I am not naive. I would love the Government to take up the Bill, give it time and get it on the statute book by the end of this Session, but I know that Governments just do not work like that. They do not like doing that kind of thing. I note, however, that the Security Minister indicated yesterday that the Government were looking at this issue with their allies and that the Defence Secretary has said that if we cannot do this, he wants to know why. I have spoken to the Chancellor and the Justice Secretary about it, and I hope that if the House unanimously agrees that the Bill can proceed today, the Government will hear loud and clear that we think now is the time to act.

I will end with some verses:

“Drop everything and run away

leave your house, your cellar with apricot jam jars

and pink chrysanthemums on the terrace

shoot your dogs, so they don’t suffer

abandon this land, just go

he says: don’t talk nonsense, we throw dirt on coffins daily

he says: everything will be fine, salvation will come soon

he says: the humanitarian aid is on the way.”

My question is: is it?

This would be the time for anyone who wishes to oppose the 10-minute rule Bill to indicate that.
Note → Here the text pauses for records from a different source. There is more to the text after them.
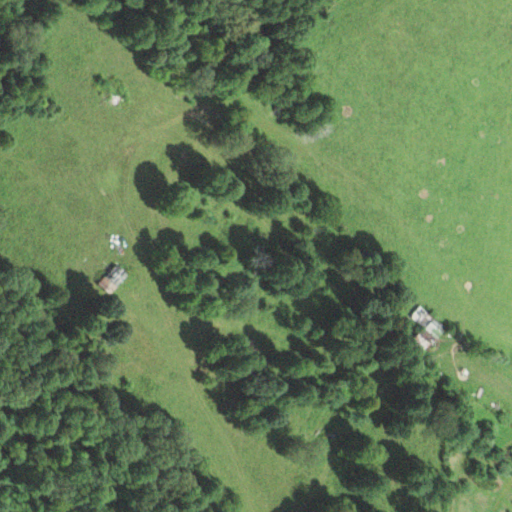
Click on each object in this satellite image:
building: (111, 279)
building: (426, 327)
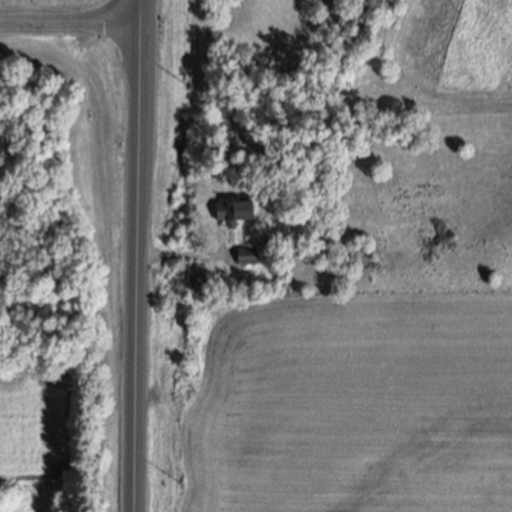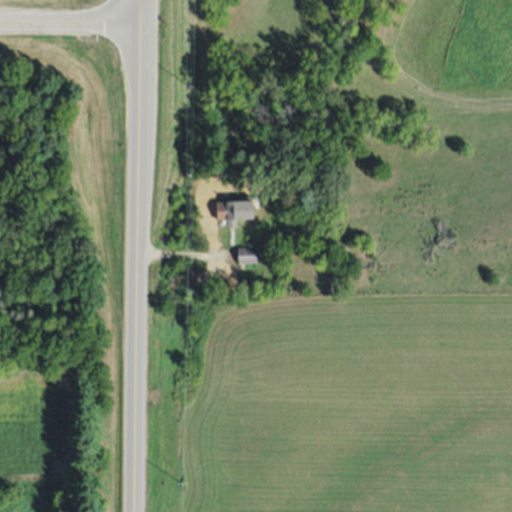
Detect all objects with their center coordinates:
road: (70, 18)
building: (230, 210)
building: (233, 211)
building: (246, 255)
road: (136, 256)
building: (246, 256)
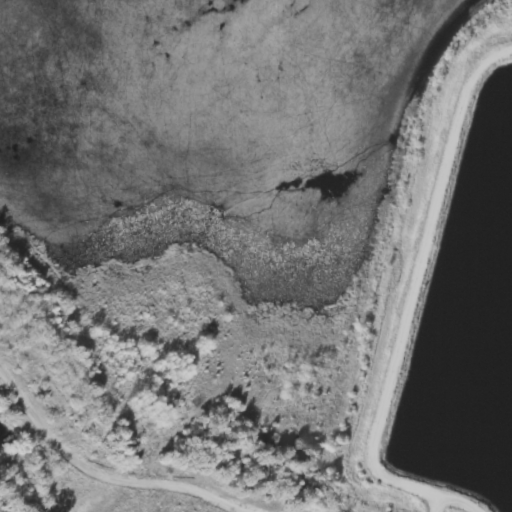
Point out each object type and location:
power plant: (428, 299)
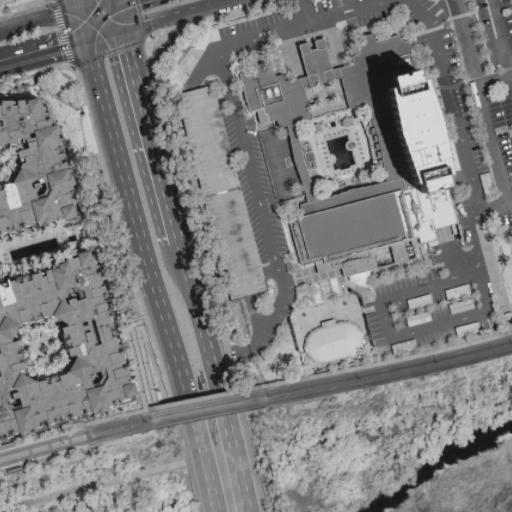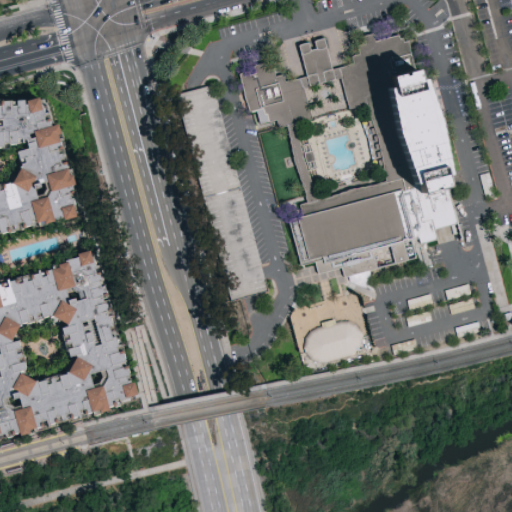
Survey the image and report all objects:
road: (114, 0)
road: (116, 0)
traffic signals: (115, 1)
building: (511, 2)
road: (80, 5)
road: (98, 6)
traffic signals: (82, 11)
road: (306, 12)
road: (176, 15)
road: (118, 16)
road: (41, 22)
road: (85, 25)
traffic signals: (122, 31)
road: (105, 35)
road: (501, 37)
traffic signals: (89, 39)
road: (468, 43)
road: (44, 50)
road: (317, 59)
road: (481, 86)
fountain: (325, 94)
road: (456, 117)
road: (240, 131)
road: (149, 136)
road: (496, 147)
building: (358, 154)
building: (363, 155)
road: (212, 163)
building: (23, 168)
road: (224, 202)
building: (509, 246)
road: (143, 247)
building: (511, 323)
road: (417, 327)
building: (331, 340)
road: (205, 343)
building: (49, 348)
road: (377, 363)
railway: (424, 363)
railway: (388, 380)
railway: (299, 389)
road: (206, 397)
road: (153, 400)
road: (158, 406)
railway: (206, 406)
railway: (208, 415)
road: (112, 418)
road: (178, 428)
railway: (74, 434)
road: (81, 437)
railway: (4, 439)
road: (115, 439)
railway: (75, 442)
railway: (88, 448)
road: (196, 456)
road: (238, 460)
river: (440, 462)
road: (210, 468)
road: (190, 485)
road: (93, 486)
road: (246, 494)
road: (217, 498)
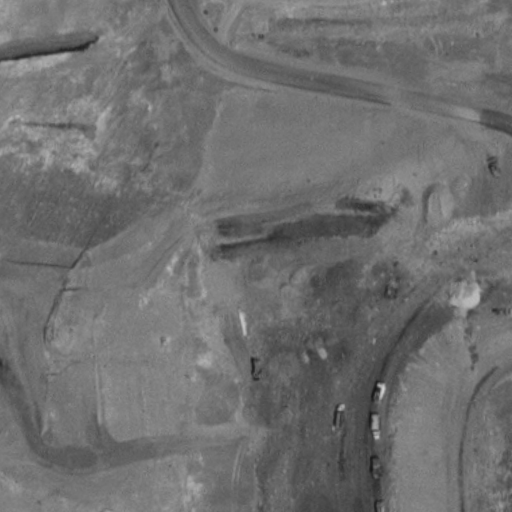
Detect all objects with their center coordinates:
landfill: (256, 256)
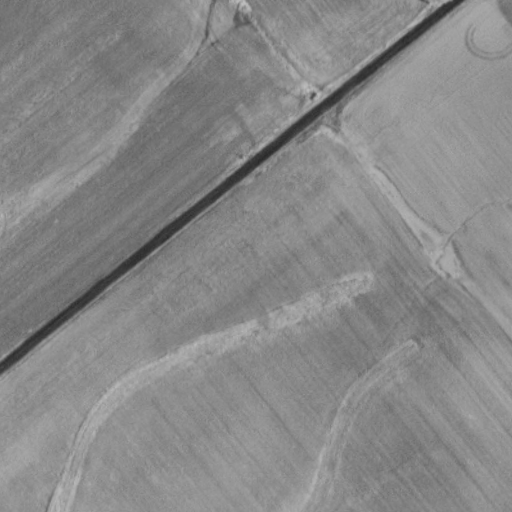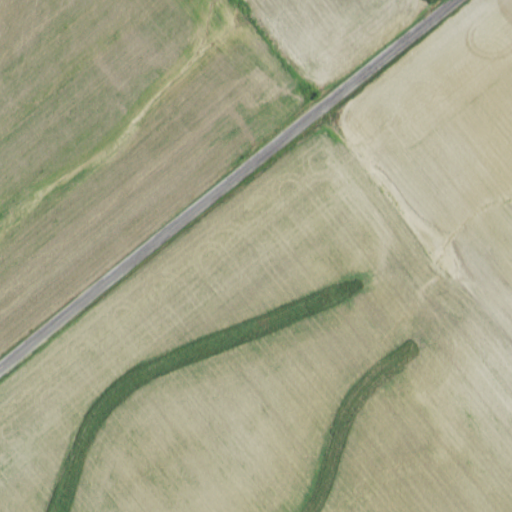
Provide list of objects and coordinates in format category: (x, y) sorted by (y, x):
road: (224, 183)
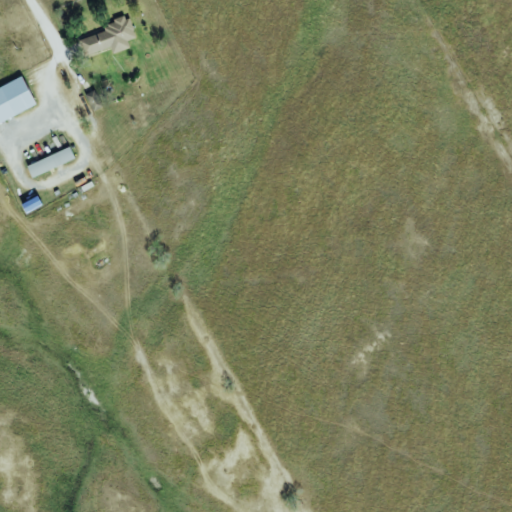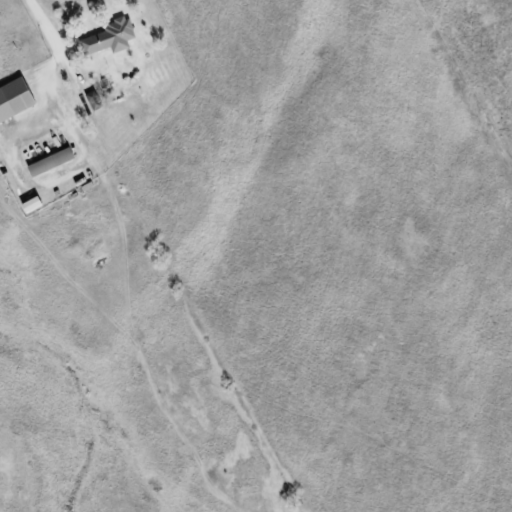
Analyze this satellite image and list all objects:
road: (46, 26)
building: (110, 38)
building: (16, 99)
building: (53, 162)
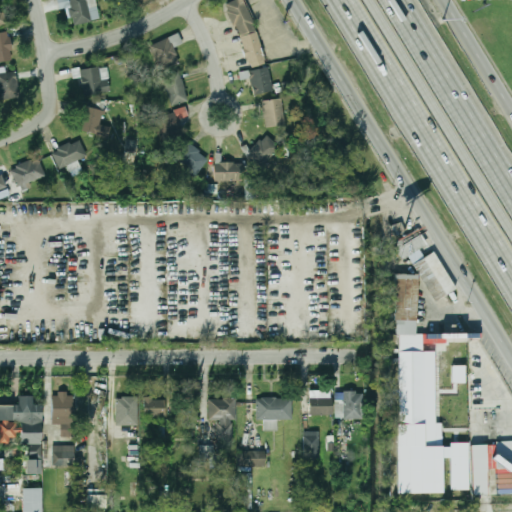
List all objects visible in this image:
building: (80, 10)
building: (1, 20)
road: (42, 27)
building: (246, 32)
road: (123, 35)
building: (5, 47)
road: (479, 51)
building: (165, 54)
road: (215, 64)
building: (95, 80)
building: (260, 80)
building: (8, 86)
building: (175, 87)
road: (454, 92)
building: (273, 112)
road: (51, 113)
road: (441, 113)
building: (171, 121)
building: (92, 122)
road: (428, 136)
building: (129, 151)
building: (262, 151)
building: (69, 157)
building: (191, 159)
building: (228, 171)
building: (27, 173)
road: (402, 177)
building: (1, 183)
building: (249, 189)
road: (261, 217)
building: (410, 244)
road: (297, 267)
road: (148, 269)
road: (343, 269)
road: (246, 272)
building: (434, 276)
building: (438, 276)
building: (463, 337)
road: (192, 354)
building: (458, 374)
building: (320, 402)
building: (421, 403)
building: (347, 405)
building: (349, 405)
building: (154, 407)
building: (424, 407)
building: (126, 411)
building: (273, 411)
building: (63, 412)
building: (222, 416)
building: (24, 429)
building: (311, 444)
building: (63, 455)
building: (209, 456)
building: (250, 458)
building: (244, 491)
building: (31, 500)
building: (96, 501)
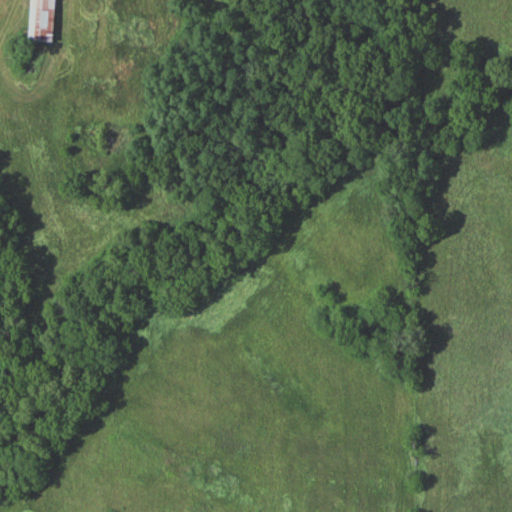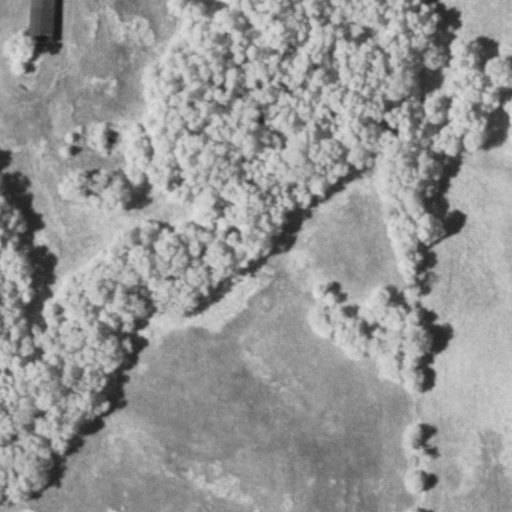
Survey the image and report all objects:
building: (44, 21)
I have had no such notification and I see none.

Question put and agreed to.


That Sir Chris Bryant, Sir Iain Duncan Smith, Dame Margaret Hodge, Liam Byrne, Sir Robert Buckland, Alicia Kearns, Layla Moran, Joanna Cherry, Colum Eastwood, Stella Creasy, Chris Grayling and Mr Tobias Ellwood present the Bill.

Sir Chris Bryant accordingly presented the Bill.

Bill read the First time; to be read a Second time on Friday 24 February, and to be printed (Bill 245).

Seafarers’ Wages Bill [Lords] (Programme) (No. 2)


That the Order of 19 December 2022 (Seafarers’ Wages Bill [Lords]: Programme) be varied as follows:

(1) Paragraphs 4 and 5 of the Order shall be omitted.

(2) Proceedings on Consideration shall (so far as not previously concluded) be brought to a conclusion two hours after the commencement of proceedings on the Motion for this Order.

(3) Proceedings on Third Reading shall (so far as not previously concluded) be brought to a conclusion three hours after the commencement of proceedings on the Motion for this Order.—(Mr Richard Holden.)